Terza tappa: dall'Egitto alla terra promessa

Fonte:
CulturaCattolica.it
Vai a "Sacra Scrittura: studi"
Le piaghe d'Egitto, Miniatura

Questa terza fase è quella descritta con maggior precisione e ricchezza di particolari dal testo sacro. Essa si estende dagli eventi che hanno permesso l’uscita dall’Egitto fino alla morte di Mosè alla soglia della terra promessa, abbracciando, non solo il libro dell’Esodo, ma Numeri e Deuteronomio.
Distinguiamo in essa quattro fasi, che corrispondono a momenti importanti dell’esperienza di Dio di Mosè e del popolo:
Le cosiddette ”piaghe” d’Egitto e il passaggio del mar rosso
L’esperienza del deserto e il Sinai, con il dono della legge.
I quarant’anni di cammino
La terra promessa e la morte di Mosè

Mosè dal faraone: mediatore e liberatore
Mosè che era fuggito dall’Egitto come un ladro vi rientra come portatore di salvezza. Dio lo educa a recuperare nella fede il senso delle sue esperienze passate. Il periodo che trascorrerà in Egitto, le trattative con il faraone e la sua mediazione tra la corte faraonica e il popolo, conferiranno senso compiuto al suo passato e al suo presente. La formazione egiziana e l’esperienza tra i pastori di Madian hanno preparato Mosè a questa funzione di mediatore che si rivela ora essere un aspetto della sua vocazione alla guida del popolo. Scoprendo come tutto della sua esistenza ritrovi senso nella chiamata di Dio, Mosè sarà in grado di aiutare il popolo a rileggere l’esperienza amara della schiavitù alla luce della realizzazione delle promesse.

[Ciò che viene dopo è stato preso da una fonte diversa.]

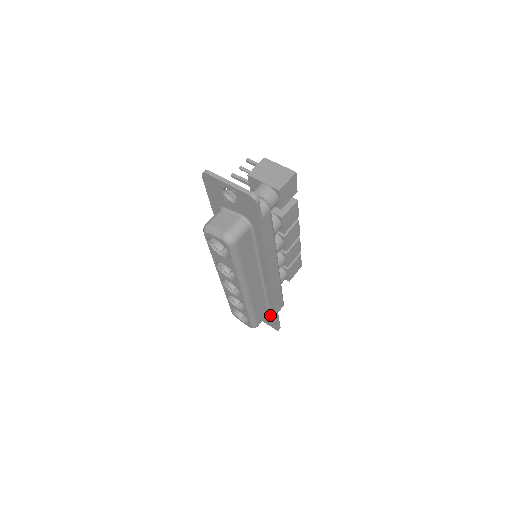
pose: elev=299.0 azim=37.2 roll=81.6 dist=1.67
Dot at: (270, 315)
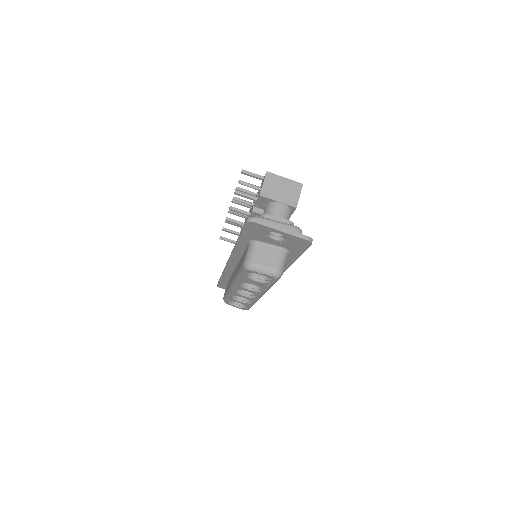
Dot at: occluded
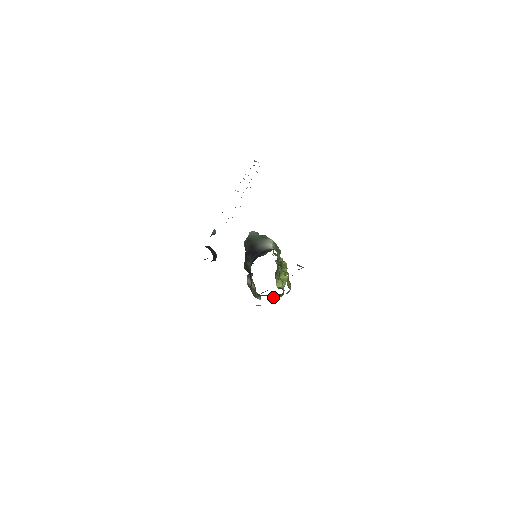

Sempre più strettamente la vicenda personale di Mosè s’intreccia con la vicenda del popolo, spesso a prezzo di ansietà e sofferenze. Il popolo infatti dopo aver accolto con gioia il primo annuncio che Mosè e Aronne portano al faraone: dice il Signore, il Dio d’Israele: «Lascia partire il mio popolo perché mi celebri una festa nel deserto», si rivolterà in seguito contro Mosè per le ritorsioni subite a causa di tale richiesta. Se c’è un influsso positivo di Mosè sul popolo c’è anche un influsso negativo del popolo su Mosè, influsso a cui egli non si può sottrarre e che diventa parte del suo essere responsabile, per volontà di Dio, delle sorti di Israele.

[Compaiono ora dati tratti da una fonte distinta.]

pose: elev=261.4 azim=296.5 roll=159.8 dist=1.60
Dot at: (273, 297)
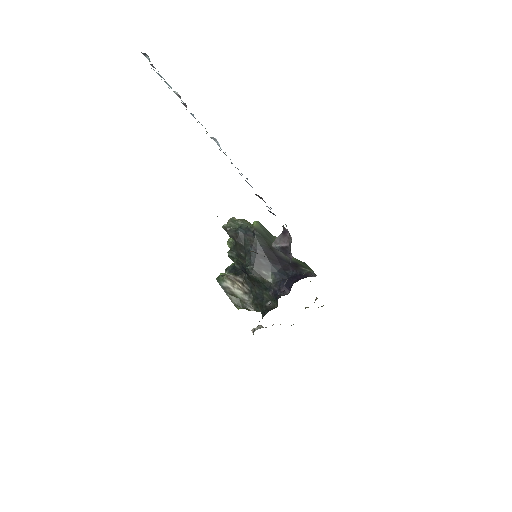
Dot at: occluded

Le trattative con il faraone segnano infatti l’inizio delle cosiddette ”dieci piaghe” che provocheranno l’indurimento del cuore del faraone e l’aggravarsi delle condizioni di lavoro e di discriminazione razziale del popolo.
Il testo biblico, mentre definisce le prime nove segni o prodigi, chiama piaga soltanto l’ultima, quella della morte dei primogeniti. Sarà infatti quest’ultima, come sappiamo ad ottenere la liberazione definitiva.
I primi nove prodigi vogliono significare che l’intervento di Dio ha toccato ogni aspetto della vita e della società egiziana. L’acqua del Nilo, attorno al quale ruotava tutta l’esistenza del popolo egiziano, si mutò in sangue, poi fiumi e canali brulicarono di rane. La polvere della terra si tramutò in una miriade di sciami di zanzare e le case egiziane si riempirono di mosconi. Gli animali morirono a causa di una epidemia e gli uomini si ammalarono perché colpiti da ulcere. Anche l’ordine della natura fu sconvolto: dal cielo si abbatté sull’Egitto grandine mista a fuoco, nuvole di cavallette vennero trasportate dal vento e devastarono il raccolto e infine le potenze del cielo furono sconvolte da una notte senza fine, tutto l’ Egitto era avvolto nell’oscurità mentre era luce là dove abitavano gli ebrei.